■ Supplied data
□ □ □

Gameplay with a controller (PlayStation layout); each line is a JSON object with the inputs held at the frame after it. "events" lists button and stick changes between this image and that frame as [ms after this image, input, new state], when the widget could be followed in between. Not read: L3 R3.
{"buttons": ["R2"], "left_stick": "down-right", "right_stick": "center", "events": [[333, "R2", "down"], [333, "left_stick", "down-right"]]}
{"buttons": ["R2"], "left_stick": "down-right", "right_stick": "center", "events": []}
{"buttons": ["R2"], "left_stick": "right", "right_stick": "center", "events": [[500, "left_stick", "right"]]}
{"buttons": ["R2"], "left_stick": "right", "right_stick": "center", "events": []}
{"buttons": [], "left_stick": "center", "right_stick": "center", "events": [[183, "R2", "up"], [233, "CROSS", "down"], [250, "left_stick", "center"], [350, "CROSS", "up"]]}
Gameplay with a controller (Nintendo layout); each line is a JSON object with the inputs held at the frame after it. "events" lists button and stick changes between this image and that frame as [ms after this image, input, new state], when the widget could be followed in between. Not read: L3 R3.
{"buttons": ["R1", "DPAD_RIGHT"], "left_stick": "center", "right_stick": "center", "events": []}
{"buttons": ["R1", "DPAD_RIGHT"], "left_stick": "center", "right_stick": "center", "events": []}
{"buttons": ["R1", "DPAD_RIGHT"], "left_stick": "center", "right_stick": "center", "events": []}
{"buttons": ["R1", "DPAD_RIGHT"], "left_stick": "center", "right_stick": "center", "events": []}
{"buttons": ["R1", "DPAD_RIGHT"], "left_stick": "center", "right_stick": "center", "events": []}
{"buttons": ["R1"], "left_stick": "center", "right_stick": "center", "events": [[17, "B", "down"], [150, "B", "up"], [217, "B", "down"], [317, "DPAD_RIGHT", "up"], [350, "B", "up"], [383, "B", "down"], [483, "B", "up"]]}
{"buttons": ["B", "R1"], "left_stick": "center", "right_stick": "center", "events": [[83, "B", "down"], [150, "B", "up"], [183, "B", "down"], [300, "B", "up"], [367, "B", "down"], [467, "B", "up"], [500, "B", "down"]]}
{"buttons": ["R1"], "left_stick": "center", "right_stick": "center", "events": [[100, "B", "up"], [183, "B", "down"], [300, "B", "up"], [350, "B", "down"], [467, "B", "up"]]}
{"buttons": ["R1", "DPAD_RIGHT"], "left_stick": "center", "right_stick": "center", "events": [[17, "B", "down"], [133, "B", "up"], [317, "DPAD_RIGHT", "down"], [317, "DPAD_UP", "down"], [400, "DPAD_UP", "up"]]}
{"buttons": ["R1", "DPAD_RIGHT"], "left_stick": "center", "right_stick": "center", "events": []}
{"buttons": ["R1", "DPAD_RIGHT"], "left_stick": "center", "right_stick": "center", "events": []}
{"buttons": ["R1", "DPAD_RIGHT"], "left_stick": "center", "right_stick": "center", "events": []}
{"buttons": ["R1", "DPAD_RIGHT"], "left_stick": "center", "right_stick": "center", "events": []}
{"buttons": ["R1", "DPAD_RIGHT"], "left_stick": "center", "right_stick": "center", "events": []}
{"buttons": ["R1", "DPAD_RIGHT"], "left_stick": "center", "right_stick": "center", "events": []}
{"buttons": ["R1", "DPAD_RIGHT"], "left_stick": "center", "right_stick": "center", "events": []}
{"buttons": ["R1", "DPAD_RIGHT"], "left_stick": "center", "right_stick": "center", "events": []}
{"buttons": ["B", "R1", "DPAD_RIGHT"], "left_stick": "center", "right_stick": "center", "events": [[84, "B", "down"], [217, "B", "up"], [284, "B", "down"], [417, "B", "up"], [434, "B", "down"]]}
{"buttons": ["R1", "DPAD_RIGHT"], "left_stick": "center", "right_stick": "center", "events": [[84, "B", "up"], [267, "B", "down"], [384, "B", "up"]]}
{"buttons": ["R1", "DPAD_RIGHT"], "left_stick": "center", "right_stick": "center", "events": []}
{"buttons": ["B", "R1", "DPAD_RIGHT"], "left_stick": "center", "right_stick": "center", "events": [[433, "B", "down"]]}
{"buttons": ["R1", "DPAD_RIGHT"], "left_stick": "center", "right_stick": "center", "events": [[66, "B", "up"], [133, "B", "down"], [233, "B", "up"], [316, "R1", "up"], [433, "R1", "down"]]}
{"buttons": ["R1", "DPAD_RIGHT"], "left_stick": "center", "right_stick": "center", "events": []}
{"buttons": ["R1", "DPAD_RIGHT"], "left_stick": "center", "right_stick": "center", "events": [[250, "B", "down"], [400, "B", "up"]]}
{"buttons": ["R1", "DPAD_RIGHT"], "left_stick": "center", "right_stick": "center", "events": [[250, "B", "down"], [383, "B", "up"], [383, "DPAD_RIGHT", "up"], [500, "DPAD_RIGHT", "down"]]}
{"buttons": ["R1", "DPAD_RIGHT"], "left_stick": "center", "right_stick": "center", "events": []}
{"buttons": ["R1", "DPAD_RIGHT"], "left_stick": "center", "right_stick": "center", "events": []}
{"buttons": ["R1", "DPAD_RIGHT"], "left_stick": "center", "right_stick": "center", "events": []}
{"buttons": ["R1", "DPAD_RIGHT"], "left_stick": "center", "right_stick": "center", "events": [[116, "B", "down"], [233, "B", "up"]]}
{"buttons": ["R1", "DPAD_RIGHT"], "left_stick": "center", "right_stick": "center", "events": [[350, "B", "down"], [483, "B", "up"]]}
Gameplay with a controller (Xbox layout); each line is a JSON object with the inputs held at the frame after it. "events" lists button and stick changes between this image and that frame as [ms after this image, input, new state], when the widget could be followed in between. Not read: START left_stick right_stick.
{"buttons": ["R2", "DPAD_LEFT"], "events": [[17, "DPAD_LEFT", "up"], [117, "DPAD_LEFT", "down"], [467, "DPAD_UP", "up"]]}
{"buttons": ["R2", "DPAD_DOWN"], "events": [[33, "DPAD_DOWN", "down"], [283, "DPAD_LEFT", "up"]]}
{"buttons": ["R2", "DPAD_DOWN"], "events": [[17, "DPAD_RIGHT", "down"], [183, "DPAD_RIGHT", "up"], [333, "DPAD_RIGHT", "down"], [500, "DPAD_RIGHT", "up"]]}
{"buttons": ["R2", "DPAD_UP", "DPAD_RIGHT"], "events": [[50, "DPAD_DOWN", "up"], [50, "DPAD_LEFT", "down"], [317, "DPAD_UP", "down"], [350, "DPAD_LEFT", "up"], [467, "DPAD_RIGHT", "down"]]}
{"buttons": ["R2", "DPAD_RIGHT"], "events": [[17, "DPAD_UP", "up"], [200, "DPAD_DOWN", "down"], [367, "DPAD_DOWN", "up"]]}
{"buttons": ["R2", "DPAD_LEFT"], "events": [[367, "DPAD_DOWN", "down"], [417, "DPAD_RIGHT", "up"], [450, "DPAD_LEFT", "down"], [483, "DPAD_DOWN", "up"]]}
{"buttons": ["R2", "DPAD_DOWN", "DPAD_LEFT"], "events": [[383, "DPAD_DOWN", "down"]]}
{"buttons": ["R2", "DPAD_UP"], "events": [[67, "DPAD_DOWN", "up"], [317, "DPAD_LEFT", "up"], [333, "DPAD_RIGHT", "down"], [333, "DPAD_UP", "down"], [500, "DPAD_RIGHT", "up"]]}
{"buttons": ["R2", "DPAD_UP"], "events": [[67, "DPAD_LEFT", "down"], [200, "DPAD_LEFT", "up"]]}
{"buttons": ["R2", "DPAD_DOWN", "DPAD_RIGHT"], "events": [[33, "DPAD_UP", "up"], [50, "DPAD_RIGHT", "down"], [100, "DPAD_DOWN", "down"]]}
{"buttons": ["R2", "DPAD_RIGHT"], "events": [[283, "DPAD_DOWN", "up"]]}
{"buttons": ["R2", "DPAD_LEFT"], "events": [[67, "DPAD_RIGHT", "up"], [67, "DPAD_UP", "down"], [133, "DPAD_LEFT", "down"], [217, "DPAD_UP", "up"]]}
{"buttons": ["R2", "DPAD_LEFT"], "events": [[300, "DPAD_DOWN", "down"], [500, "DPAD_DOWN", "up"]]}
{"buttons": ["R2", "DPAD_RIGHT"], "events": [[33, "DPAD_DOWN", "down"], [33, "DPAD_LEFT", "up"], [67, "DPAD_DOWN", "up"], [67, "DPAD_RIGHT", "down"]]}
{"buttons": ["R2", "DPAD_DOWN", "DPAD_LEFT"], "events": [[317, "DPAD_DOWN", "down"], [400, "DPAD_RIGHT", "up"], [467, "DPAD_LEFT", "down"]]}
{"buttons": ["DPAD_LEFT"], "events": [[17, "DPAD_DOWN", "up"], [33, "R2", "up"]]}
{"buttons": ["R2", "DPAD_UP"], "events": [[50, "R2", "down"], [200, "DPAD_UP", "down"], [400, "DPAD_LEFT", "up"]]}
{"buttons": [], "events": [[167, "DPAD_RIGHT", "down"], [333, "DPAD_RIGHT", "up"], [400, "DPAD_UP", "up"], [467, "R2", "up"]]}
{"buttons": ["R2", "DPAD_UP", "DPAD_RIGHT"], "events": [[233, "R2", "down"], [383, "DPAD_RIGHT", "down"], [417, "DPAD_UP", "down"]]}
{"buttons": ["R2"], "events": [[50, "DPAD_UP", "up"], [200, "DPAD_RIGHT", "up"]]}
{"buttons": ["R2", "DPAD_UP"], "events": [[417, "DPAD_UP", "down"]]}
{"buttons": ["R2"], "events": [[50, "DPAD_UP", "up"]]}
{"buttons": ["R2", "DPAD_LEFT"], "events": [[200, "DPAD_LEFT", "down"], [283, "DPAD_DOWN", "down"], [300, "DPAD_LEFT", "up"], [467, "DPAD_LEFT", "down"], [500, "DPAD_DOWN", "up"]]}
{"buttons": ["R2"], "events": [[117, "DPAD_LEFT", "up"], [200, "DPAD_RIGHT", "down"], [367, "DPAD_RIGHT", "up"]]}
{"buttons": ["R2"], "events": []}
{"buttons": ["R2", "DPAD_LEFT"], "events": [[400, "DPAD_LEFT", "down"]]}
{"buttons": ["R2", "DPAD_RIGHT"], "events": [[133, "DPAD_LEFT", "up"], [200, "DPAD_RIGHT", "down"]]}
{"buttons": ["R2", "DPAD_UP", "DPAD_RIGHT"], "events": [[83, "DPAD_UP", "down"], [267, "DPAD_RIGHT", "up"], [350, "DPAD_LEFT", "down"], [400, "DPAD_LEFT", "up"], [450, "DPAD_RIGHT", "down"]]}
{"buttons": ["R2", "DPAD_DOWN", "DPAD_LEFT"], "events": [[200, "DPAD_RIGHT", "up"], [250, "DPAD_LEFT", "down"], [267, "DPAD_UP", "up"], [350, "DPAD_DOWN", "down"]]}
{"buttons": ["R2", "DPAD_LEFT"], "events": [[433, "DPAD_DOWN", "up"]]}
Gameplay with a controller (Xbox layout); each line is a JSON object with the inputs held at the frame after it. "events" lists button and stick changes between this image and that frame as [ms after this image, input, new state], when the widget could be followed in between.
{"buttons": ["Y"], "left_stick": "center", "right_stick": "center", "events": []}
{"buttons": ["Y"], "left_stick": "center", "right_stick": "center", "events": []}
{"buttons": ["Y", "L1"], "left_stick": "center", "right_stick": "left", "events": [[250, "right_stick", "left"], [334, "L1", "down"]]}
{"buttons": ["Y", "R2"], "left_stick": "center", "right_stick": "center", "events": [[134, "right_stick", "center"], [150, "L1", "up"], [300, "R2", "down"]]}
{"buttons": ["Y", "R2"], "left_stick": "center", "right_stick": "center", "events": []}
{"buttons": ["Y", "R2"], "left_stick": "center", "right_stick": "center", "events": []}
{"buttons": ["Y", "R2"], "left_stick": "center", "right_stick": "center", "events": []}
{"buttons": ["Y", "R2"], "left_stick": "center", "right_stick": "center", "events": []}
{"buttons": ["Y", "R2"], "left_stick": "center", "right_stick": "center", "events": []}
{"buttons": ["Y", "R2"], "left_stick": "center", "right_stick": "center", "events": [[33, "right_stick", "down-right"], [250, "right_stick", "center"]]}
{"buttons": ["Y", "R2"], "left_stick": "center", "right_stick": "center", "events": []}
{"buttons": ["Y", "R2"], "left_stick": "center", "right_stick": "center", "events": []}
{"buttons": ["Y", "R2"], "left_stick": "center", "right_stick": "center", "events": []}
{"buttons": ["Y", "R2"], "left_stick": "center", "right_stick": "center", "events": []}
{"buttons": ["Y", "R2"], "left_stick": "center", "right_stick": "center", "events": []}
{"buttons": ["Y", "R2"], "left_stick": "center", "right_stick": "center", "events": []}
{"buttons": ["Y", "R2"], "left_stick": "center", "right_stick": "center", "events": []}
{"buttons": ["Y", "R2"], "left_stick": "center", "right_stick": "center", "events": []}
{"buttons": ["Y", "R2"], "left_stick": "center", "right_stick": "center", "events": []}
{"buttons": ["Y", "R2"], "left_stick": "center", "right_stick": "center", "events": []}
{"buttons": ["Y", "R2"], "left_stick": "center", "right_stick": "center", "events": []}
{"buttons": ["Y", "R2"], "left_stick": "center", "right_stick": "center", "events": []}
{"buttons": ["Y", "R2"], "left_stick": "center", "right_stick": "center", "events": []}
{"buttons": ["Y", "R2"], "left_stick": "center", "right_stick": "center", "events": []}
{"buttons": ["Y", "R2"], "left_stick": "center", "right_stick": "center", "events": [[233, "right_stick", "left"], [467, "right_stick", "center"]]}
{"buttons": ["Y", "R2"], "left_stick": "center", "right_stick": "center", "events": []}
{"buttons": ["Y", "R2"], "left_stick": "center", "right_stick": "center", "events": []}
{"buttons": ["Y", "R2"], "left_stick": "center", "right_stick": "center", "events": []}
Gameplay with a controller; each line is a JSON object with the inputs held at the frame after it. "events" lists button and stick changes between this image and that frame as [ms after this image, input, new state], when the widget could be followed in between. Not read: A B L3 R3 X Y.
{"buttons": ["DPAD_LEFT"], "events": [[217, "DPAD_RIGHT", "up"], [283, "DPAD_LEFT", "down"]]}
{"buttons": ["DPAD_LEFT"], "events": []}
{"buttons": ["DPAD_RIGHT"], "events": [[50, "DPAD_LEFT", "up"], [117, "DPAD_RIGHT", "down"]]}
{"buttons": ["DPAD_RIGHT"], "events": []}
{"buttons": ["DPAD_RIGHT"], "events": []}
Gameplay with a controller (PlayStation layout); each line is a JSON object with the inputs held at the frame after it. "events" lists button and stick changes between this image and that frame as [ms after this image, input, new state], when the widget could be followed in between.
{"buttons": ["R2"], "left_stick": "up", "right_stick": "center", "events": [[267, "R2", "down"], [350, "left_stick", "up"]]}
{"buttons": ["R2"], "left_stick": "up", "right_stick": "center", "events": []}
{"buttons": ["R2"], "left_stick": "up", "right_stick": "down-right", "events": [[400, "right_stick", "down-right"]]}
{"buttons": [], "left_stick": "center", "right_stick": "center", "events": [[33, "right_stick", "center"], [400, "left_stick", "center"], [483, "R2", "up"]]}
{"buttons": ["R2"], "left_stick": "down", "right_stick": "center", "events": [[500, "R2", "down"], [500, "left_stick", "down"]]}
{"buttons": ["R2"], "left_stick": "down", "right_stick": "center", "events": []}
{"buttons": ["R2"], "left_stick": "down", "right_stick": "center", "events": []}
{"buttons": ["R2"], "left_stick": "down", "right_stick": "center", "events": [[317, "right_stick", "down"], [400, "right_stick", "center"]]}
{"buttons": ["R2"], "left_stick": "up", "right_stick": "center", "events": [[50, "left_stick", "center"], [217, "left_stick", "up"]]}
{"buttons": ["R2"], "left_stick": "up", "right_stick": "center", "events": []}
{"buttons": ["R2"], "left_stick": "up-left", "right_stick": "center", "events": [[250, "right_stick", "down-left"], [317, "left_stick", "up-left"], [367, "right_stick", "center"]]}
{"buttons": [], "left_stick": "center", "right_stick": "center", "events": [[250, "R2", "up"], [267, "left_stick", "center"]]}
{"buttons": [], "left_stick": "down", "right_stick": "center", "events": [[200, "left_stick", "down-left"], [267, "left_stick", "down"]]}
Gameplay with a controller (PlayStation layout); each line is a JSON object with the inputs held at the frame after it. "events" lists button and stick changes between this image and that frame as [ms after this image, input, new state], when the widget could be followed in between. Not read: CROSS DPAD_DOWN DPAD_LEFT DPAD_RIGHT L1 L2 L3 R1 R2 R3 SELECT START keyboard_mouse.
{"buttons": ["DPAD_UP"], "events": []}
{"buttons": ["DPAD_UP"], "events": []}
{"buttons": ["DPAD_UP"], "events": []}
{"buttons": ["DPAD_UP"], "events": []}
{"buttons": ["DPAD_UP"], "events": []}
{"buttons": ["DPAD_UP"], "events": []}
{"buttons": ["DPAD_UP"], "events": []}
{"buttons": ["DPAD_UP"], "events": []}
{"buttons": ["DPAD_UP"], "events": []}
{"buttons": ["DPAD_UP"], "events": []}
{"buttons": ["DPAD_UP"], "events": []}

□ □ □

■ Task item
Write out exactly the lines from the start of the material through the line with "Gameplay with a controller (Nintendo". No other output is expected.

■ Task answer
Gameplay with a controller (PlayStation layout); each line is a JSON object with the inputs held at the frame after it. "events" lists button and stick changes between this image and that frame as [ms after this image, input, new state], when the widget could be followed in between. Not read: L3 R3.
{"buttons": ["R2"], "left_stick": "down-right", "right_stick": "center", "events": [[333, "R2", "down"], [333, "left_stick", "down-right"]]}
{"buttons": ["R2"], "left_stick": "down-right", "right_stick": "center", "events": []}
{"buttons": ["R2"], "left_stick": "right", "right_stick": "center", "events": [[500, "left_stick", "right"]]}
{"buttons": ["R2"], "left_stick": "right", "right_stick": "center", "events": []}
{"buttons": [], "left_stick": "center", "right_stick": "center", "events": [[183, "R2", "up"], [233, "CROSS", "down"], [250, "left_stick", "center"], [350, "CROSS", "up"]]}
Gameplay with a controller (Nintendo layout); each line is a JSON object with the inputs held at the frame after it. "events" lists button and stick changes between this image and that frame as [ms after this image, input, new state], when the widget could be followed in between. Not read: L3 R3.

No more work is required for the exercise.